After more than a decade free from contact, the dreaded postcard arrived in the mail: Jury Duty had called.
So, last Tuesday, I made my way to the courthouse, and with a long to-do list and laptop in hand, I naively hoped for strong wifi (it was) and a swift dismissal (it wasn't). Free from distractions, the morning sped by and I mistakenly and prematurely celebrated a day at the courthouse as exactly the thing I needed to catch up on some big projects at work.
Things took a sudden and decisive turn after lunch, when the judge finally called us – (un)lucky Jury Group #7 – into his courtroom. Once seated, we were given the news that our time at the courthouse might extend into early October as twelve of us would be selected as jurors for a major felony case.
That’s the moment I leaned forward, put my work aside, and started paying close attention to the surreal situation unfolding in front of my eyes. I was expecting drama and intrigue; I wasn’t expecting to get schooled on the art of communications, yet that’s exactly what happened:
1. Sell your story (and compel your stakeholders to act)
I always thought that when it came to litigation, the big pitch came during closing arguments, yet I was absolutely blown away by the early, passionate, and personal call to action from the judge on Day #1. Perhaps it was the audible sigh he heard when we learned the details of the case, perhaps it was his decades-long experience on the bench, regardless, our judge knew his very first order of business was to convince a room full of disengaged and unwilling potential jurors to shift their attitudes a full 180-degrees. Miraculously, by weaving a vision of duty and privilege, he did just that, inspiring the better part of a diverse room full of people from all walks of life to stand up and serve, if required.
2. Speak to each of your stakeholders (messaging is never one-size-fits-all)
Our judge was so successful at shifting perceptions by appealing to the myriad personas in his courtroom.
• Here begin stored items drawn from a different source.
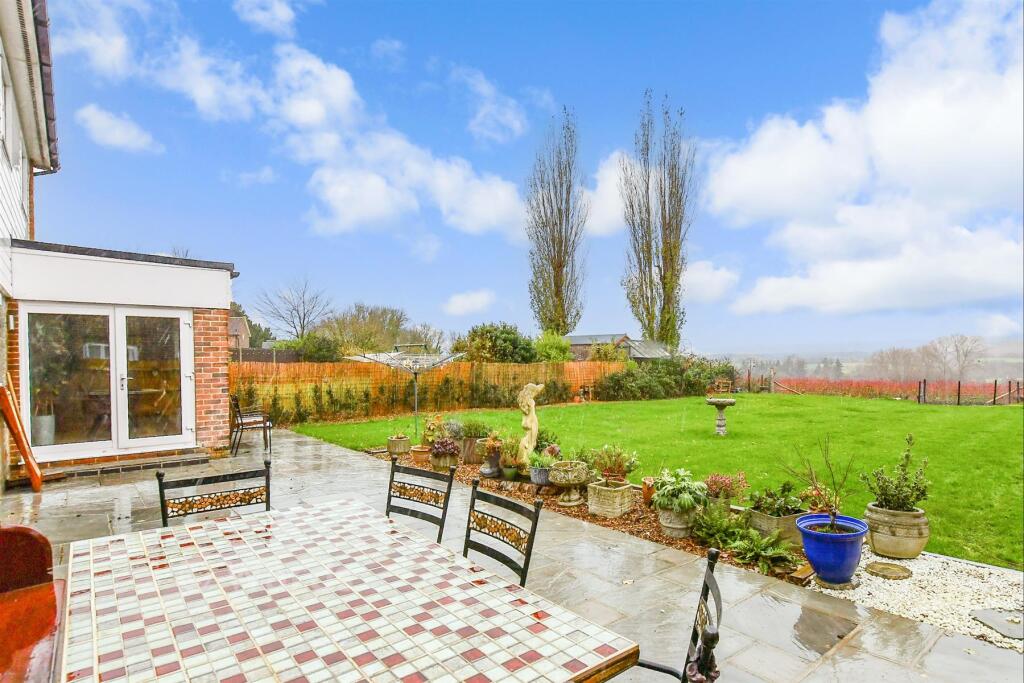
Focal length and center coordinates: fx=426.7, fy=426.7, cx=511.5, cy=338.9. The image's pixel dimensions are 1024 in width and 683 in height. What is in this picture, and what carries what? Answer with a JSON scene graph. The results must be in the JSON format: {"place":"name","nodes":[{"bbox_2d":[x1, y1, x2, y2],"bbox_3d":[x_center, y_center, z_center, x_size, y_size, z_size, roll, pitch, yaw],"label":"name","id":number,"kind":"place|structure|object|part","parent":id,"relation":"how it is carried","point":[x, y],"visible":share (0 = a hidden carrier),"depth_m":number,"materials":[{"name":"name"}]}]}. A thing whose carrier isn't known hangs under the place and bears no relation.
{"place":"outdoors","nodes":[
{"label":"outdoors","id":0,"kind":"place"},
{"bbox_2d":[0,0,57,486],"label":"house","id":1,"kind":"structure","parent":0,"point":[1,72],"depth_m":5.62,"materials":[{"name":"white"}]},
{"bbox_2d":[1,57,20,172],"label":"window","id":2,"kind":"structure","parent":1,"relation":"in","point":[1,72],"depth_m":5.22,"materials":[{"name":"white"}]},
{"bbox_2d":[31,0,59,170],"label":"gutter","id":3,"kind":"object","parent":1,"relation":"attached to","point":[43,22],"visible":0.61,"depth_m":5.57,"materials":[{"name":"black plastic"}]},
{"bbox_2d":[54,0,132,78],"label":"cloud","id":4,"kind":"structure","parent":0,"point":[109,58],"materials":[{"name":"white"}]},
{"bbox_2d":[77,105,161,153],"label":"cloud","id":5,"kind":"structure","parent":0,"point":[107,124],"materials":[{"name":"white"}]},
{"bbox_2d":[3,238,238,477],"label":"extension","id":6,"kind":"structure","parent":0,"point":[127,269],"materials":[{"name":"brick"}]},
{"bbox_2d":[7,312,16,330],"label":"wall lamp","id":7,"kind":"object","parent":6,"relation":"attached to","point":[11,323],"visible":0.91,"depth_m":5.58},
{"bbox_2d":[31,414,54,445],"bbox_3d":[-6.837,1.313,6.214,0.340,0.457,0.344,1,-2,-40],"label":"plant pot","id":8,"kind":"object","parent":6,"relation":"in","point":[49,417],"visible":0.73,"depth_m":6.13,"materials":[{"name":"grey metal"}]},
{"bbox_2d":[24,305,193,458],"bbox_3d":[-5.943,0.639,6.495,2.043,2.191,0.243,1,-2,-40],"label":"patio door","id":9,"kind":"structure","parent":6,"relation":"in","point":[125,377],"depth_m":6.40,"materials":[{"name":"glass"}]},
{"label":"door panel","id":10,"kind":"part","parent":9,"relation":"part of","materials":[{"name":"white glass"}]},
{"bbox_2d":[227,310,251,350],"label":"distant house","id":11,"kind":"structure","parent":0,"point":[241,327],"depth_m":38.09,"materials":[{"name":"brick"}]},
{"bbox_2d":[232,0,296,35],"label":"cloud","id":12,"kind":"structure","parent":0,"point":[281,12],"materials":[{"name":"white"}]},
{"bbox_2d":[47,6,527,238],"label":"cloud","id":13,"kind":"structure","parent":0,"point":[367,206],"materials":[{"name":"white"}]},
{"bbox_2d":[442,289,495,316],"label":"cloud","id":14,"kind":"structure","parent":0,"point":[459,303],"materials":[{"name":"white"}]},
{"bbox_2d":[452,65,525,143],"label":"cloud","id":15,"kind":"structure","parent":0,"point":[491,110],"materials":[{"name":"white"}]},
{"bbox_2d":[1,428,1022,682],"label":"patio","id":16,"kind":"structure","parent":0,"point":[123,490],"materials":[{"name":"grey stone"}]},
{"bbox_2d":[0,376,42,490],"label":"wooden plank","id":17,"kind":"object","parent":16,"relation":"on","point":[19,437],"visible":0.98,"depth_m":5.25,"materials":[{"name":"wood"}]},
{"bbox_2d":[0,524,64,682],"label":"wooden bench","id":18,"kind":"object","parent":16,"relation":"on","point":[53,602],"visible":0.94,"depth_m":1.69,"materials":[{"name":"wood"}]},
{"bbox_2d":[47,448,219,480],"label":"doorstep","id":19,"kind":"object","parent":16,"relation":"on","point":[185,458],"visible":0.87,"depth_m":6.01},
{"bbox_2d":[155,459,271,525],"bbox_3d":[-1.520,1.204,2.179,0.548,1.027,0.585,1,-2,-40],"label":"metal chair","id":20,"kind":"object","parent":16,"relation":"on","point":[159,474],"visible":0.44,"depth_m":2.36,"materials":[{"name":"black metal"}]},
{"bbox_2d":[229,394,271,455],"bbox_3d":[-4.544,1.476,7.445,0.624,1.009,0.653,0,-2,-26],"label":"chair","id":21,"kind":"object","parent":16,"relation":"on","point":[241,419],"visible":0.93,"depth_m":7.30,"materials":[{"name":"black metal"}]},
{"bbox_2d":[63,499,638,682],"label":"table","id":22,"kind":"object","parent":16,"relation":"on","point":[171,638],"visible":0.99,"depth_m":1.35,"materials":[{"name":"tile"}]},
{"bbox_2d":[386,456,454,543],"bbox_3d":[-0.684,1.234,2.373,0.521,1.001,0.595,-1,-2,35],"label":"metal chair","id":23,"kind":"object","parent":16,"relation":"on","point":[443,508],"visible":0.49,"depth_m":2.54,"materials":[{"name":"black metal"}]},
{"bbox_2d":[463,481,542,585],"bbox_3d":[-0.223,1.204,1.859,0.579,0.983,0.513,1,-2,-40],"label":"metal chair","id":24,"kind":"object","parent":16,"relation":"on","point":[528,554],"visible":0.44,"depth_m":1.99,"materials":[{"name":"black metal"}]},
{"bbox_2d":[366,446,814,586],"bbox_3d":[0.151,1.939,5.633,1.594,0.142,6.722,1,-2,-40],"label":"garden bed","id":25,"kind":"object","parent":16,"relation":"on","point":[648,524],"visible":0.25,"depth_m":4.47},
{"bbox_2d":[386,434,410,454],"bbox_3d":[-1.964,1.843,7.457,0.392,0.299,0.393,1,-2,-40],"label":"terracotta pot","id":26,"kind":"object","parent":25,"relation":"on","point":[399,443],"visible":0.97,"depth_m":7.31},
{"bbox_2d":[410,444,430,461],"bbox_3d":[-1.463,1.848,6.898,0.320,0.241,0.322,1,-2,-40],"label":"terracotta pot","id":27,"kind":"object","parent":25,"relation":"on","point":[415,453],"visible":0.92,"depth_m":6.78,"materials":[{"name":"ceramic"}]},
{"bbox_2d":[421,413,445,444],"bbox_3d":[-1.359,1.606,7.526,0.476,0.555,0.496,1,-2,-40],"label":"potted plant","id":28,"kind":"object","parent":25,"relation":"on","point":[431,429],"visible":0.79,"depth_m":7.45,"materials":[{"name":"plant"}]},
{"bbox_2d":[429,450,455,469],"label":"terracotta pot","id":29,"kind":"object","parent":25,"relation":"on","point":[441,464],"visible":0.6,"depth_m":6.30,"materials":[{"name":"ceramic"}]},
{"bbox_2d":[428,435,459,456],"bbox_3d":[-1.015,1.601,6.467,0.477,0.285,0.525,1,-2,-40],"label":"purple plant","id":30,"kind":"object","parent":29,"relation":"in","point":[441,445],"visible":0.97,"depth_m":6.37,"materials":[{"name":"purple plant"}]},
{"bbox_2d":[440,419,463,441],"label":"shrub","id":31,"kind":"object","parent":25,"relation":"on","point":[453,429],"visible":0.74,"depth_m":7.26,"materials":[{"name":"plant"}]},
{"bbox_2d":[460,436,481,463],"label":"wooden planter","id":32,"kind":"object","parent":25,"relation":"on","point":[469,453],"visible":0.64,"depth_m":6.50,"materials":[{"name":"brown wood"}]},
{"bbox_2d":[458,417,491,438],"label":"potted plant","id":33,"kind":"object","parent":32,"relation":"in","point":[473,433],"visible":0.85,"depth_m":6.91,"materials":[{"name":"green plant"}]},
{"bbox_2d":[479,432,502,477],"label":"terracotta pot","id":34,"kind":"object","parent":25,"relation":"on","point":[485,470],"visible":0.94,"depth_m":5.71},
{"bbox_2d":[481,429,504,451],"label":"potted plant","id":35,"kind":"object","parent":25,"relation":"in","point":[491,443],"visible":0.9,"depth_m":6.11,"materials":[{"name":"plant"}]},
{"bbox_2d":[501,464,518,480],"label":"flower pot","id":36,"kind":"object","parent":25,"relation":"on","point":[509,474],"visible":0.94,"depth_m":5.59,"materials":[{"name":"green ceramic"}]},
{"bbox_2d":[497,432,523,477],"bbox_3d":[0.002,1.528,5.691,0.382,0.562,0.384,1,-2,-40],"label":"potted plant","id":37,"kind":"object","parent":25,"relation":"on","point":[507,460],"visible":0.94,"depth_m":5.62,"materials":[{"name":"green plant"}]},
{"bbox_2d":[517,381,543,465],"bbox_3d":[0.249,1.150,5.768,0.355,1.172,0.364,0,-1,9],"label":"statue","id":38,"kind":"object","parent":25,"relation":"on","point":[532,405],"visible":0.97,"depth_m":5.70,"materials":[{"name":"stone"}]},
{"bbox_2d":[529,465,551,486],"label":"pot","id":39,"kind":"object","parent":25,"relation":"on","point":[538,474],"visible":0.71,"depth_m":5.20,"materials":[{"name":"grey ceramic"}]},
{"bbox_2d":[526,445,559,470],"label":"potted plant","id":40,"kind":"object","parent":39,"relation":"in","point":[536,460],"visible":0.76,"depth_m":5.39,"materials":[{"name":"green plant"}]},
{"bbox_2d":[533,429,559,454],"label":"potted plant","id":41,"kind":"object","parent":25,"relation":"on","point":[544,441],"visible":0.67,"depth_m":6.40,"materials":[{"name":"green plant"}]},
{"bbox_2d":[548,460,590,505],"bbox_3d":[0.648,1.626,4.841,0.469,0.437,0.468,1,-2,-40],"label":"stone urn","id":42,"kind":"object","parent":25,"relation":"on","point":[576,480],"visible":0.99,"depth_m":4.71,"materials":[{"name":"stone"}]},
{"bbox_2d":[586,479,633,518],"bbox_3d":[1.052,1.700,4.579,0.363,0.301,0.379,1,-2,-40],"label":"stone planter","id":43,"kind":"object","parent":25,"relation":"on","point":[626,490],"visible":0.93,"depth_m":4.45,"materials":[{"name":"stone"}]},
{"bbox_2d":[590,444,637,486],"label":"potted plant","id":44,"kind":"object","parent":43,"relation":"in","point":[620,466],"visible":0.95,"depth_m":4.75,"materials":[{"name":"plant"}]},
{"bbox_2d":[641,477,655,505],"bbox_3d":[1.569,1.702,4.747,0.242,0.288,0.242,1,-2,-40],"label":"terracotta pot","id":45,"kind":"object","parent":25,"relation":"on","point":[644,490],"visible":0.57,"depth_m":4.69,"materials":[{"name":"orange ceramic"}]},
{"bbox_2d":[657,505,696,537],"bbox_3d":[1.573,1.715,4.067,0.359,0.253,0.359,1,-2,-40],"label":"stone planter","id":46,"kind":"object","parent":25,"relation":"on","point":[668,524],"visible":0.7,"depth_m":3.94,"materials":[{"name":"stone"}]},
{"bbox_2d":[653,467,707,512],"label":"potted plant","id":47,"kind":"object","parent":46,"relation":"in","point":[690,502],"visible":0.97,"depth_m":4.05,"materials":[{"name":"green plant"}]},
{"bbox_2d":[704,471,747,509],"bbox_3d":[2.197,1.582,4.441,0.451,0.404,0.452,1,-2,-40],"label":"flowering plant","id":48,"kind":"object","parent":25,"relation":"on","point":[714,480],"visible":0.9,"depth_m":4.36,"materials":[{"name":"plant"}]},
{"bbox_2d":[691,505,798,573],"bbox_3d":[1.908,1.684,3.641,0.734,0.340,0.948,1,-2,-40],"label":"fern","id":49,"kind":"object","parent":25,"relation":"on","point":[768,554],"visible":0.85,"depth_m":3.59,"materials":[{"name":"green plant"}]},
{"bbox_2d":[745,506,804,544],"bbox_3d":[2.467,1.708,3.961,0.430,0.252,0.401,1,-2,-40],"label":"stone planter","id":50,"kind":"object","parent":25,"relation":"on","point":[760,520],"visible":0.59,"depth_m":3.82,"materials":[{"name":"stone"}]},
{"bbox_2d":[747,481,801,517],"bbox_3d":[2.499,1.526,4.073,0.471,0.303,0.466,1,-2,-40],"label":"potted plant","id":51,"kind":"object","parent":50,"relation":"in","point":[772,494],"visible":0.86,"depth_m":4.03,"materials":[{"name":"green plant"}]},
{"bbox_2d":[619,543,726,682],"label":"metal chair","id":52,"kind":"object","parent":16,"relation":"on","point":[700,650],"visible":0.88,"depth_m":1.20,"materials":[{"name":"black metal"}]},
{"bbox_2d":[22,0,1023,355],"label":"sky","id":53,"kind":"structure","parent":0,"point":[421,68],"materials":[{"name":"blue"}]},
{"bbox_2d":[583,149,633,236],"label":"cloud","id":54,"kind":"structure","parent":0,"point":[602,198],"materials":[{"name":"white"}]},
{"bbox_2d":[565,333,672,360],"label":"distant house","id":55,"kind":"structure","parent":0,"point":[576,343],"depth_m":29.83,"materials":[{"name":"grey"}]},
{"bbox_2d":[304,390,1022,570],"label":"lawn","id":56,"kind":"structure","parent":0,"point":[738,409],"materials":[{"name":"green plant"}]},
{"bbox_2d":[345,346,465,436],"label":"clothes dryer","id":57,"kind":"object","parent":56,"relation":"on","point":[387,363],"visible":0.95,"depth_m":9.03,"materials":[{"name":"silver metal"}]},
{"bbox_2d":[706,396,736,435],"bbox_3d":[4.535,1.709,9.318,0.629,0.810,0.622,1,-2,-40],"label":"birdbath","id":58,"kind":"object","parent":56,"relation":"on","point":[718,405],"visible":0.98,"depth_m":9.25,"materials":[{"name":"stone"}]},
{"bbox_2d":[710,378,733,394],"bbox_3d":[9.732,2.344,19.738,0.923,0.953,0.833,1,-2,-40],"label":"wooden chair","id":59,"kind":"object","parent":56,"relation":"on","point":[716,383],"visible":0.88,"depth_m":19.69,"materials":[{"name":"brown wood"}]},
{"bbox_2d":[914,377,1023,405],"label":"fence","id":60,"kind":"object","parent":56,"relation":"on","point":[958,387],"visible":0.82,"depth_m":19.35,"materials":[{"name":"black metal"}]},
{"bbox_2d":[680,260,740,303],"label":"cloud","id":61,"kind":"structure","parent":0,"point":[704,275],"materials":[{"name":"white"}]},
{"bbox_2d":[703,0,1023,323],"label":"cloud","id":62,"kind":"structure","parent":0,"point":[942,122],"materials":[{"name":"white"}]},
{"bbox_2d":[811,548,1023,651],"label":"white gravel","id":63,"kind":"structure","parent":0,"point":[866,596],"visible":0.6,"materials":[{"name":"white gravel"}]},
{"bbox_2d":[796,512,869,584],"bbox_3d":[2.427,1.590,3.248,0.479,0.412,0.476,1,-2,-40],"label":"blue pot","id":64,"kind":"object","parent":63,"relation":"on","point":[816,534],"visible":0.91,"depth_m":3.11,"materials":[{"name":"blue ceramic"}]},
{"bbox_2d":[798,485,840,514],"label":"potted plant","id":65,"kind":"object","parent":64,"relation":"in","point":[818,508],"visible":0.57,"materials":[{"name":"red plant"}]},
{"bbox_2d":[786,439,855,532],"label":"potted plant","id":66,"kind":"object","parent":64,"relation":"in","point":[834,512],"visible":0.96,"depth_m":3.38,"materials":[{"name":"brown plant"}]},
{"bbox_2d":[866,560,911,579],"bbox_3d":[2.830,1.741,3.224,0.285,0.038,0.284,1,-2,-40],"label":"stepping stone","id":67,"kind":"object","parent":63,"relation":"on","point":[892,572],"visible":0.98,"depth_m":3.18,"materials":[{"name":"stone"}]},
{"bbox_2d":[865,502,928,559],"bbox_3d":[3.284,1.623,3.657,0.466,0.371,0.467,1,-2,-40],"label":"stone planter","id":68,"kind":"object","parent":63,"relation":"on","point":[898,540],"visible":0.87,"depth_m":3.50,"materials":[{"name":"beige stone"}]},
{"bbox_2d":[863,435,930,513],"bbox_3d":[3.336,1.181,3.698,0.510,0.635,0.509,1,-2,-40],"label":"potted shrub","id":69,"kind":"object","parent":68,"relation":"in","point":[888,502],"visible":0.94,"depth_m":3.65,"materials":[{"name":"green plant"}]},
{"bbox_2d":[971,608,1023,639],"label":"stepping stone","id":70,"kind":"object","parent":63,"relation":"on","point":[1018,628],"visible":0.97,"depth_m":2.60,"materials":[{"name":"grey stone"}]},
{"label":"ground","id":71,"kind":"structure","parent":0},
{"bbox_2d":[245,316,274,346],"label":"tree","id":72,"kind":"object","parent":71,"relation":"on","point":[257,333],"visible":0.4,"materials":[{"name":"green plant"}]},
{"bbox_2d":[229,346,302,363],"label":"fence","id":73,"kind":"object","parent":71,"relation":"on","point":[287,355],"visible":0.31,"depth_m":19.66,"materials":[{"name":"brown wood"}]},
{"bbox_2d":[253,275,331,340],"bbox_3d":[-18.063,-0.774,36.003,6.694,9.297,6.653,-1,-2,29],"label":"bare tree","id":74,"kind":"object","parent":71,"relation":"on","point":[303,325],"visible":0.91,"depth_m":35.61,"materials":[{"name":"plant"}]},
{"bbox_2d":[290,332,343,362],"bbox_3d":[-9.617,1.171,20.943,2.861,3.026,3.498,1,-2,-40],"label":"shrub","id":75,"kind":"object","parent":71,"relation":"on","point":[323,355],"visible":0.58,"depth_m":20.23,"materials":[{"name":"green plant"}]},
{"bbox_2d":[317,303,413,355],"bbox_3d":[-10.266,0.464,29.919,6.666,6.010,6.834,1,-2,-40],"label":"tree","id":76,"kind":"object","parent":71,"relation":"on","point":[363,317],"visible":0.78,"depth_m":28.72,"materials":[{"name":"green plant"}]},
{"bbox_2d":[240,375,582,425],"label":"hedge","id":77,"kind":"object","parent":71,"relation":"on","point":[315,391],"visible":0.65,"depth_m":13.28,"materials":[{"name":"green plant"}]},
{"bbox_2d":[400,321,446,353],"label":"tree","id":78,"kind":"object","parent":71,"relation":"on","point":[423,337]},
{"bbox_2d":[231,359,625,422],"bbox_3d":[-2.348,1.548,14.358,10.980,1.809,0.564,1,-2,-40],"label":"wooden fence","id":79,"kind":"object","parent":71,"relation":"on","point":[461,365],"visible":0.57,"depth_m":13.69,"materials":[{"name":"brown wood"}]},
{"bbox_2d":[457,322,536,362],"bbox_3d":[-0.663,0.937,19.680,3.922,3.533,3.859,1,-2,-40],"label":"shrub","id":80,"kind":"object","parent":71,"relation":"on","point":[489,331],"visible":0.72,"depth_m":18.79,"materials":[{"name":"green plant"}]},
{"bbox_2d":[532,331,572,362],"bbox_3d":[1.907,1.144,21.490,2.545,3.179,2.482,1,-2,-40],"label":"shrub","id":81,"kind":"object","parent":71,"relation":"on","point":[550,351],"visible":0.65,"depth_m":20.90,"materials":[{"name":"green plant"}]},
{"bbox_2d":[526,106,587,334],"bbox_3d":[3.055,-6.467,28.940,4.405,16.847,4.545,1,-2,-40],"label":"poplar tree","id":82,"kind":"object","parent":71,"relation":"on","point":[564,321],"visible":0.98,"depth_m":28.42,"materials":[{"name":"plant"}]},
{"bbox_2d":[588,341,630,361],"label":"shrub","id":83,"kind":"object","parent":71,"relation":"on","point":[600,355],"visible":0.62,"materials":[{"name":"green plant"}]},
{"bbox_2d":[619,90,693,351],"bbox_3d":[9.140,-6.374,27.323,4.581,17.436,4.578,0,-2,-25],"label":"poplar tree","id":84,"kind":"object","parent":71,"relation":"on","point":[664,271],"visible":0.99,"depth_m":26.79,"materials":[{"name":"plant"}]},
{"bbox_2d":[597,357,739,400],"bbox_3d":[7.238,1.875,20.045,7.708,2.165,3.465,1,-2,-40],"label":"hedge","id":85,"kind":"object","parent":71,"relation":"on","point":[642,387],"visible":0.79,"depth_m":19.29,"materials":[{"name":"green plant"}]},
{"bbox_2d":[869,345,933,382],"label":"tree","id":86,"kind":"object","parent":71,"relation":"on","point":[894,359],"visible":0.84,"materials":[{"name":"brown plant"}]},
{"bbox_2d":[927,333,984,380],"label":"bare tree","id":87,"kind":"object","parent":71,"relation":"on","point":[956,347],"visible":0.93,"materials":[{"name":"plant"}]}
]}

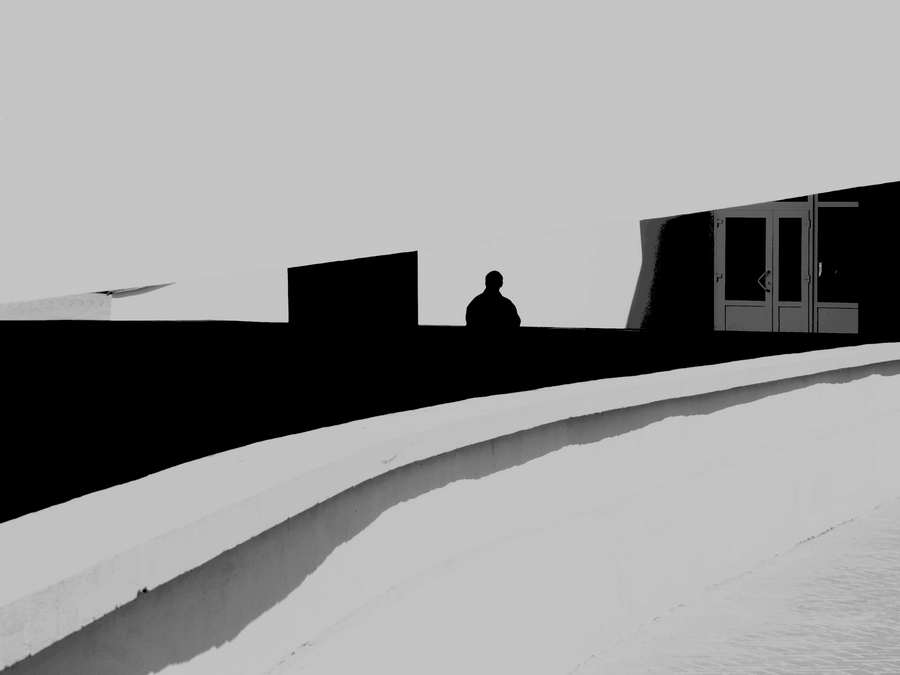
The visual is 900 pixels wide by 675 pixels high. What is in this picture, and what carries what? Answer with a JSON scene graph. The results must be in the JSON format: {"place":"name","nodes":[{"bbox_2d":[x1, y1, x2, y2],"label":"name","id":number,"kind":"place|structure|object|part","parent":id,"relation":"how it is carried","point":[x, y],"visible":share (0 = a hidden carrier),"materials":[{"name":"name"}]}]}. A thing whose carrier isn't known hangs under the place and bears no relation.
{"place":"outdoors","nodes":[
{"label":"outdoors","id":0,"kind":"place"},
{"bbox_2d":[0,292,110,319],"label":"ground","id":1,"kind":"structure","parent":0,"point":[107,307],"materials":[{"name":"grey"}]},
{"bbox_2d":[290,251,416,326],"label":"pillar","id":2,"kind":"structure","parent":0,"point":[291,269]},
{"bbox_2d":[0,321,869,522],"label":"wall","id":3,"kind":"structure","parent":0,"point":[144,475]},
{"bbox_2d":[1,344,899,674],"label":"parapet wall","id":4,"kind":"structure","parent":0,"point":[368,528],"materials":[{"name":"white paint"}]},
{"bbox_2d":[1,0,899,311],"label":"sky","id":5,"kind":"structure","parent":0,"point":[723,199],"materials":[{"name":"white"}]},
{"bbox_2d":[465,271,520,328],"label":"person","id":6,"kind":"object","parent":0,"point":[490,275],"visible":0.79},
{"bbox_2d":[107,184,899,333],"label":"building","id":7,"kind":"structure","parent":0,"point":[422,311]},
{"bbox_2d":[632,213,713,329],"label":"dark wall","id":8,"kind":"structure","parent":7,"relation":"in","point":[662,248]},
{"bbox_2d":[716,204,812,333],"label":"double door","id":9,"kind":"structure","parent":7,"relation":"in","point":[723,278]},
{"label":"glass pane","id":10,"kind":"part","parent":9,"relation":"part of","materials":[{"name":"glass"}]},
{"bbox_2d":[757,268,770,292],"label":"door handle","id":11,"kind":"object","parent":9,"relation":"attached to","point":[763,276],"visible":0.9,"materials":[{"name":"grey metal"}]},
{"bbox_2d":[814,190,858,334],"label":"window","id":12,"kind":"structure","parent":7,"relation":"in","point":[820,278],"materials":[{"name":"glass"}]},
{"bbox_2d":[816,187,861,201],"label":"window","id":13,"kind":"structure","parent":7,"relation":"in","point":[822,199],"materials":[{"name":"glass"}]},
{"bbox_2d":[859,182,899,339],"label":"wall","id":14,"kind":"structure","parent":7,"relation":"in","point":[899,261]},
{"bbox_2d":[573,498,899,674],"label":"pavement","id":15,"kind":"structure","parent":0,"point":[850,560],"materials":[{"name":"grey"}]}
]}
For the patriot, he waxed poetic about the duty we had as citizens, the privilege of participating in our uniquely American justice system. For those who were inclined to try all measures to get out of serving, he broke down every legal excuse to the critical components (and let me tell you, it became really clear that half-baked excuses were not going to cut it). And for the curious, he compared the experience of serving on a jury to getting front row seats to a play. Hamilton, here we come!
3. Personas matter (because, after all, they are the decision makers)
The very first thing the judge asked us to do was complete a 50-page questionnaire. Having created a plethora of surveys myself, it was impossible not to study the content of the survey as I was filling it out. The intent of the survey was crystal clear – it was designed to uncover bias, personal experience related to the alleged crime, as well as personal relationships with key players in the case. Based on our responses, we’d clearly be categorized into three primary groups: 1) suspected bias-for the prosecution; 2) suspected bias-for the defense; 3) neutral.
4. Identify your advocates (like your life depends on it)
Armed with our completed questionnaires, Day #2 commenced with rigorous questioning of the jury pool under oath by the judge, the prosecutor, and the defense. The judge is focusing his questions on impartiality, the defense on the assumption of innocence, and the prosecutor on the ability to infer guilt upon a preponderance of evidence. All the while, the prosecution and defense are clearly taking stock of the landscape, noting their detractors as well as the jurors that seem most sympathetic to their case. Ultimately, the make-up of the jury will be determined by a complex card-trading game of sorts whereby the prosecution and defense will try to stack the deck in their favor.
5. Influence the influencers (and it’s never too early to start)
While the actual case itself will be the primary stage on which the attorneys will look to influence the jury, it’s been fascinating to note that they’re already on that path. Even with a room full of prospective jurors – the final twelve not yet identified – the attorneys are offering bits of information and posing questions in ways designed to influence. Assertions made by prospective jurors are being challenged, provocative opinions shared on the written questionnaire read aloud to all, and even the attorneys' own body language seems to be purposeful in its attempt to shift and shape the mindset of those of us still sitting in the jury pool.
I head back to Jury Duty tomorrow, a week into the jury selection process. The wifi is still strong, and while my work to-do list has grown exponentially, there’s no doubt that another day in court will further enforce my appreciation of the art and science of communications done well, no matter the venue. Lessons that will certainly be invaluable once I finally get back to my day-job, be it later this week or in October.